Claude William Black Jr. was one of the most important advocates for civil rights and social justice in San Antonio, Texas. He was born on November 28, 1916, in San Antonio, Texas, to Claude William Black Sr., the Vice President of the Brotherhood of Sleeping Car Porters, and Cora Lee Word Black, a homemaker from Midway, Texas. Claude had a younger brother, Herbert L. Black, and a sister, Marietta Black Deas.
Black’s noticeable educational journey was at the segregated Frederick Douglass School in San Antonio, where he graduated at the age of 17 in 1933. He continued his academic pursuits at Saint Philip’s College in San Antonio and later at Sam Huston College in Austin, now known as Huston-Tillotson University, where he was initiated into Sigma Phi Chapter of Omega Psi Phi Fraternity, Inc. in 1935. He transferred to Morehouse College, a prestigious all-male HBCU in Atlanta, Georgia, where he earned his Bachelor of Arts degree in 1937. He furthered his studies at Andover Newton Theological School in Newton, Massachusetts, earning a Master of Divinity degree in 1943.
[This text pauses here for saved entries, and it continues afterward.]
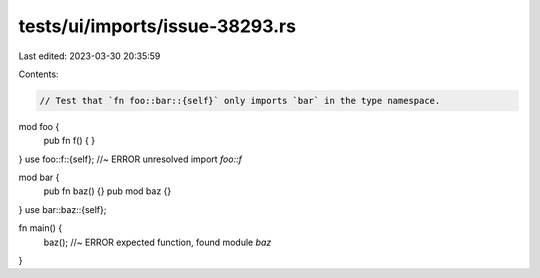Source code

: tests/ui/imports/issue-38293.rs
===============================

Last edited: 2023-03-30 20:35:59

Contents:

.. code-block:: rs

    // Test that `fn foo::bar::{self}` only imports `bar` in the type namespace.

mod foo {
    pub fn f() { }
}
use foo::f::{self}; //~ ERROR unresolved import `foo::f`

mod bar {
    pub fn baz() {}
    pub mod baz {}
}
use bar::baz::{self};

fn main() {
    baz(); //~ ERROR expected function, found module `baz`
}


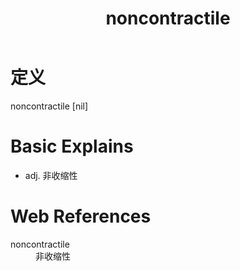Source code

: #+title: noncontractile
#+roam_tags:英语单词

* 定义
  
noncontractile [nil]

* Basic Explains
- adj. 非收缩性

* Web References
- noncontractile :: 非收缩性
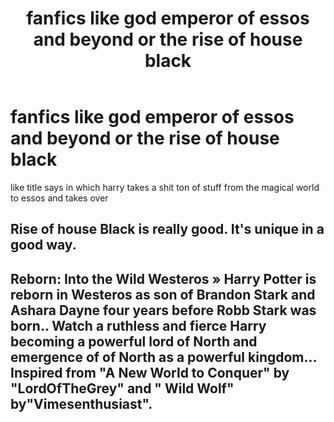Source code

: #+TITLE: fanfics like god emperor of essos and beyond or the rise of house black

* fanfics like god emperor of essos and beyond or the rise of house black
:PROPERTIES:
:Author: ThisFatKid
:Score: 2
:DateUnix: 1522503000.0
:DateShort: 2018-Mar-31
:END:
like title says in which harry takes a shit ton of stuff from the magical world to essos and takes over


** Rise of house Black is really good. It's unique in a good way.
:PROPERTIES:
:Author: Dscot345
:Score: 1
:DateUnix: 1522532861.0
:DateShort: 2018-Apr-01
:END:


** Reborn: Into the Wild Westeros » Harry Potter is reborn in Westeros as son of Brandon Stark and Ashara Dayne four years before Robb Stark was born.. Watch a ruthless and fierce Harry becoming a powerful lord of North and emergence of of North as a powerful kingdom... Inspired from "A New World to Conquer" by "LordOfTheGrey" and " Wild Wolf" by"Vimesenthusiast".
:PROPERTIES:
:Author: Dscot345
:Score: 1
:DateUnix: 1522533430.0
:DateShort: 2018-Apr-01
:END:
Black’s personal and professional life intertwined when he married ZerNona Stewart, the director of the YMCA’s Sycamore Street USO from Muskogee, Oklahoma, on February 10, 1946. Their daughter, Joyce Black Matthews, was born in 1952 but he also had a stepson, James Stewart Thomas. In 1946 Black began his pastoral service at Saint Matthew Baptist Church in Corpus Christi, Texas, a role he held until 1949. After leaving Corpus Christi in 1949, he began his tenure as pastor of Mt. Zion First Baptist Church in San Antonio.
In 1960, Black led San Antonio African Americans in a boycott of Joske’s Department Store, then the largest store in the city, to support lunch counter sit-ins taking place there. The following year, in 1961, he gave a controversial sermon where he publicly called out Texas Governor Price Daniel for his segregationist policies. Black argued that the African American church was one of the most powerful institutions in the community and that it must be involved in the campaign against racial segregation and discrimination. In 1966, Black attended the White House Conference on Civil Rights led by President Lyndon B. Johnson.
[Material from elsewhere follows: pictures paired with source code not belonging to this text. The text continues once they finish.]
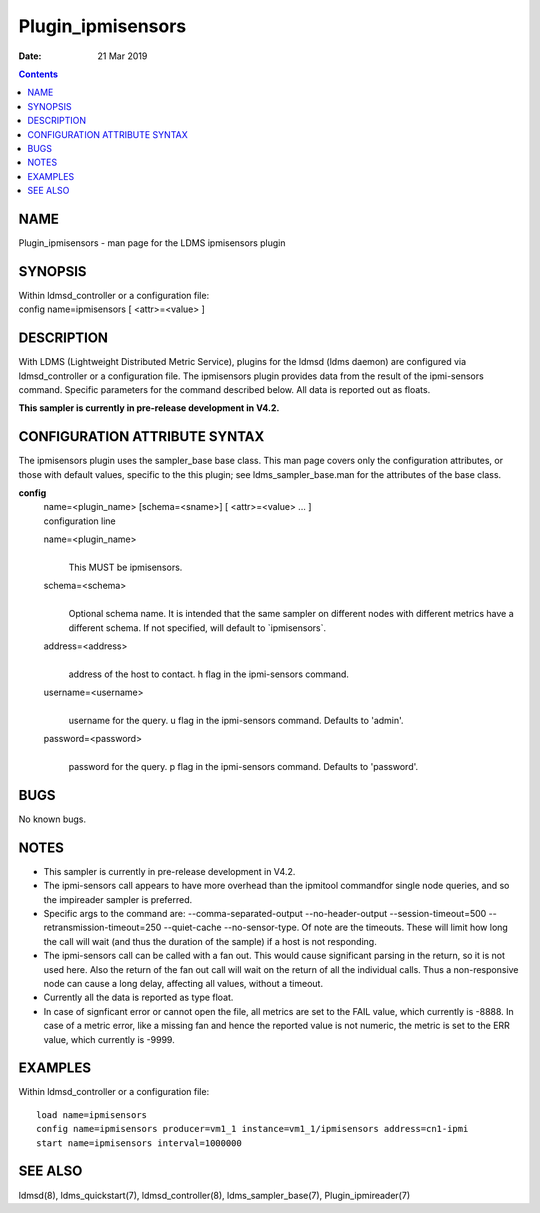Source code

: ==================
Plugin_ipmisensors
==================

:Date: 21 Mar 2019

.. contents::
   :depth: 3
..

NAME
===================

Plugin_ipmisensors - man page for the LDMS ipmisensors plugin

SYNOPSIS
=======================

| Within ldmsd_controller or a configuration file:
| config name=ipmisensors [ <attr>=<value> ]

DESCRIPTION
==========================

With LDMS (Lightweight Distributed Metric Service), plugins for the
ldmsd (ldms daemon) are configured via ldmsd_controller or a
configuration file. The ipmisensors plugin provides data from the result
of the ipmi-sensors command. Specific parameters for the command
described below. All data is reported out as floats.

**This sampler is currently in pre-release development in V4.2.**

CONFIGURATION ATTRIBUTE SYNTAX
=============================================

The ipmisensors plugin uses the sampler_base base class. This man page
covers only the configuration attributes, or those with default values,
specific to the this plugin; see ldms_sampler_base.man for the
attributes of the base class.

**config**
   | name=<plugin_name> [schema=<sname>] [ <attr>=<value> ... ]
   | configuration line

   name=<plugin_name>
      | 
      | This MUST be ipmisensors.

   schema=<schema>
      | 
      | Optional schema name. It is intended that the same sampler on
        different nodes with different metrics have a different schema.
        If not specified, will default to \`ipmisensors\`.

   address=<address>
      | 
      | address of the host to contact. h flag in the ipmi-sensors
        command.

   username=<username>
      | 
      | username for the query. u flag in the ipmi-sensors command.
        Defaults to 'admin'.

   password=<password>
      | 
      | password for the query. p flag in the ipmi-sensors command.
        Defaults to 'password'.

BUGS
===================

No known bugs.

NOTES
====================

-  This sampler is currently in pre-release development in V4.2.

-  The ipmi-sensors call appears to have more overhead than the ipmitool
   commandfor single node queries, and so the impireader sampler is
   preferred.

-  Specific args to the command are: --comma-separated-output
   --no-header-output --session-timeout=500 --retransmission-timeout=250
   --quiet-cache --no-sensor-type. Of note are the timeouts. These will
   limit how long the call will wait (and thus the duration of the
   sample) if a host is not responding.

-  The ipmi-sensors call can be called with a fan out. This would cause
   significant parsing in the return, so it is not used here. Also the
   return of the fan out call will wait on the return of all the
   individual calls. Thus a non-responsive node can cause a long delay,
   affecting all values, without a timeout.

-  Currently all the data is reported as type float.

-  In case of signficant error or cannot open the file, all metrics are
   set to the FAIL value, which currently is -8888. In case of a metric
   error, like a missing fan and hence the reported value is not
   numeric, the metric is set to the ERR value, which currently is
   -9999.

EXAMPLES
=======================

Within ldmsd_controller or a configuration file:

::

   load name=ipmisensors
   config name=ipmisensors producer=vm1_1 instance=vm1_1/ipmisensors address=cn1-ipmi
   start name=ipmisensors interval=1000000

SEE ALSO
=======================

ldmsd(8), ldms_quickstart(7), ldmsd_controller(8), ldms_sampler_base(7),
Plugin_ipmireader(7)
Black continued post-graduate studies on scholarship in Urban studies at Trinity University in San Antonio from 1971 to 1972. While studying and preaching, he won a seat in the City Council in 1972, thus becoming the first African American elected to the position. He served until 1978. Four years later, in 1982, Huston-Tillotson University bestowed him an honorary Doctor in Divinity degree. It was followed by a Golden Anniversary honor certificate from the Alumni Association of Morehouse College, honoring his undergraduate graduation. During this period, he attended the White House Conference on Aging with President Bill Clinton in 1995 and served as pastor of Mt. Zion First Baptist Church in San Antonio until 1998.
Pastor Emeritus Claude William Black Jr., who allowed the use of the church for meetings of the San Antonio Committee to Free Angela Davis, SNCC, and Black Panther Party meetings, and an associate of Martin Luther King, A. Phillip Randolph, Thurgood Marshall, and Adam Clayton Powell Jr., died on March 13, 2009.